December 12, 2021
Zep 3:14-18a; Is 12:2-6.; Phil 4:4-7; Lk 3:10-18
Gaudette (Gua-de-te) Sunday – JOY —— REJOICE!!
We are lighting the third candle in the Advent wreath today and we see it is the rose candle that is being lit. We are passing the half-way point of Advent and now can more readily anticipate the coming of the Light. This is reason for our joy. The first reading today from Zephaniah recalls the JOY of the Israelites who are being brought out of the desert after 70 years of purification, education and strengthening. They have been ridiculed, taunted and humiliated by their enemies and the surrounding tribes, but now they are being vindicated. The God that promised to always be faithful to them had not ignored them but had always been with them in the most personal way. The desert was a place where they rediscovered their complete and radical dependence on God. This God would now lead them back to Jerusalem where they would rebuild and faithfully await the ultimate coming of their Messiah who would finally restore Israel to its intended grandeur.
Our study of biblical history has reminded us that the challenges of Israel were far from over once they were released from exile. We know the challenges of accepting God, in our age Jesus, as our King and leader does not ensure that we do not have to suffer. We can surely see in the ultimate plight of John the Baptist and the apostles and so many of the first several generations of Christians that the challenges were extreme. The challenges helped keep them aware of their utter dependence on God. With the baptism of Holy Spirit announced by John the Baptist, the first Christians had already experienced this new life that was simply not available on planet earth before Jesus came. This EXPERIENCE of new life would sustain them during all their travails in their earthly existence. This same Spirit and promise remains with us today.
The Feast of Our Lady of Guadalupe is also celebrated on December 12th. Our Lady of Guadalupe is the patroness of the Americas which seems especially significant and timely in our present age. We are being made ever more aware of the desperate circumstances of so many of our brothers and sisters in Central and South America.

■ DATA PROVIDED ■
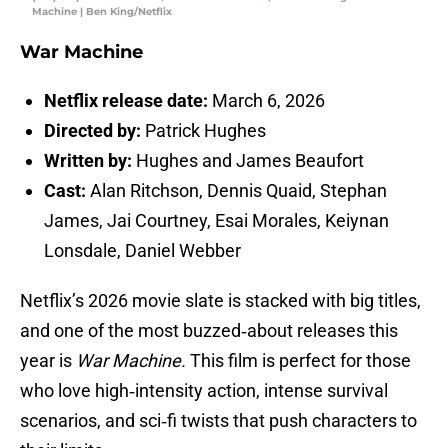
Machine | Ben King/Netflix
War Machine
Netflix release date:
March 6, 2026
Directed by:
Patrick Hughes
Written by:
Hughes and James Beaufort
Cast:
Alan Ritchson, Dennis Quaid, Stephan
James, Jai Courtney, Esai Morales, Keiynan
Lonsdale, Daniel Webber
Netflix’s 2026 movie slate is stacked with big titles,
and one of the most buzzed‑about releases this
year is
War Machine.
This film is perfect for those
who love high‑intensity action, intense survival
scenarios, and sci‑fi twists that push characters to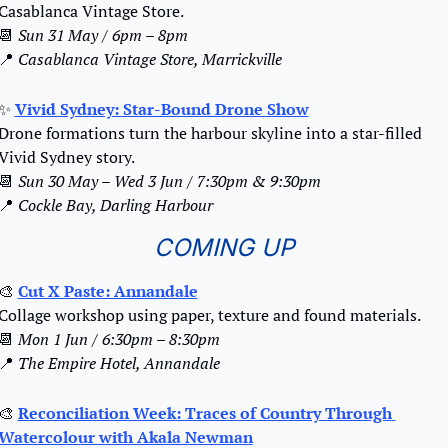
Casablanca Vintage Store.
📆
Sun 31 May / 6pm – 8pm
📍
Casablanca Vintage Store, Marrickville
✨
Vivid Sydney: Star-Bound Drone Show
Drone formations turn the harbour skyline into a star-filled 
Vivid Sydney story. 
📆
Sun 30 May – Wed 3 Jun / 7:30pm & 9:30pm
📍
Cockle Bay, Darling Harbour
COMING UP
🎨
Cut X Paste: Annandale
Collage workshop using paper, texture and found materials.
📆
Mon 1 Jun / 6:30pm – 8:30pm
📍
The Empire Hotel, Annandale
🎨
Reconciliation Week: Traces of Country Through 
Watercolour with Akala Newman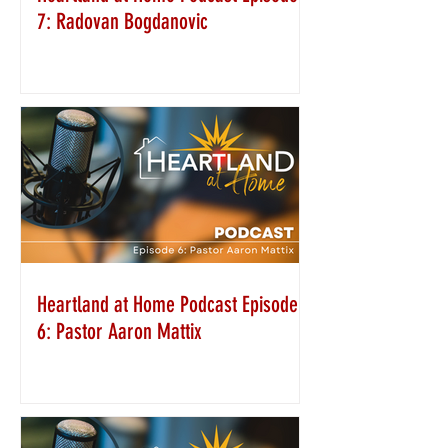
7: Radovan Bogdanovic
Heartland at Home Podcast Episode
6: Pastor Aaron Mattix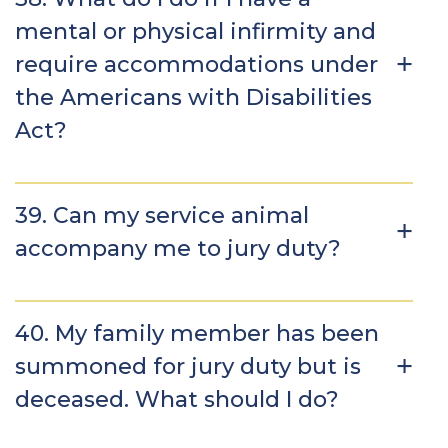
mental or physical infirmity and
require accommodations under
the Americans with Disabilities
Act?
39. Can my service animal
accompany me to jury duty?
40. My family member has been
summoned for jury duty but is
deceased. What should I do?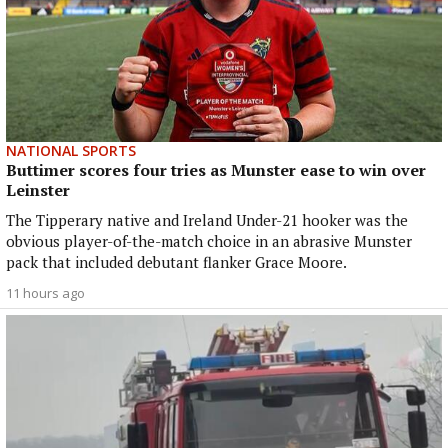
NATIONAL SPORTS
Buttimer scores four tries as Munster ease to win over
Leinster
The Tipperary native and Ireland Under-21 hooker was the
obvious player-of-the-match choice in an abrasive Munster
pack that included debutant flanker Grace Moore.
11 hours ago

■ ACTIVITIES ■
- 1) In the Advent reflection, how long were the Israelites in the desert before being brought out?
- 2) Carry on the Advent reflection from its final sentence onward.

■ ANSWERS PER TASK ■
- 1) 70 years.

- 2)
In the images of Guadalupe, she is pregnant, gestating Jesus. It takes as long as it takes. It’s very uncomfortable, painful in fact and likely quite dangerous given the availability of health care in her time. Preparing for Jesus to come into the world, as we do in Advent, gives the whole Church this sense of pregnancy. We have to stretch quite a bit to fit Jesus faithfully in our lives. This stretching will likely be painful and even dangerous as it disrupts some of our secular life patterns and relationships. A more faithful welcoming of God’s new life in our world might require us to help others stretch their world views a bit. Maybe we will be required to instruct the ignorant, correct the errant, bear wrongs more patiently in order to help others get through a difficult transitional point in their lives. You might recognize these directives as some of the Spiritual Works of Mercy. There are plenty of opportunities to stretch and as we take advantage of these opportunities we can more clearly notice the Light of the World that has been here for 2000 years. The rose candle today reminds us that we are indeed those light bearers.
Regarding this subject, Bishop Solis shared in a recent holiday memo to priests, “This Advent the feast of Our Lady of Guadalupe provides us a great inspiration. Our Blessed Mother is the perfect Christian disciple and excellent model in welcoming and preparing a dwelling place for Christ in our hearts. She teaches us the dispositions of openness and humble obedience and complete surrender to God’s will so like her, we can be perfect instruments of God’s grace.”
Please consider taking some time to do a little more thorough examination of conscience using the Spiritual Works of Mercy. A handout is available in the entrance of the Church. (For those reading this on line, you can review the Spiritual Works of Mercy here: https://www.usccb.org/beliefs-and-teachings/how-we-teach/new-evangelization/jubilee-of-mercy/the-spiritual-works-of-mercy). At first glance these ‘works’ can seem rather innocuous, requiring little serious reflection, but a closer look can help us realize how much our broken and polarized society needs the extra efforts that true discipleship requires. Ignoring a serious consideration of these works can make us complicit in the greater collective deadly sin of spiritual sloth. As we celebrate Gaudette, Rejoice, Sunday we can indeed REJOICE! that there is indeed much light to be shared when we are willing to stretch.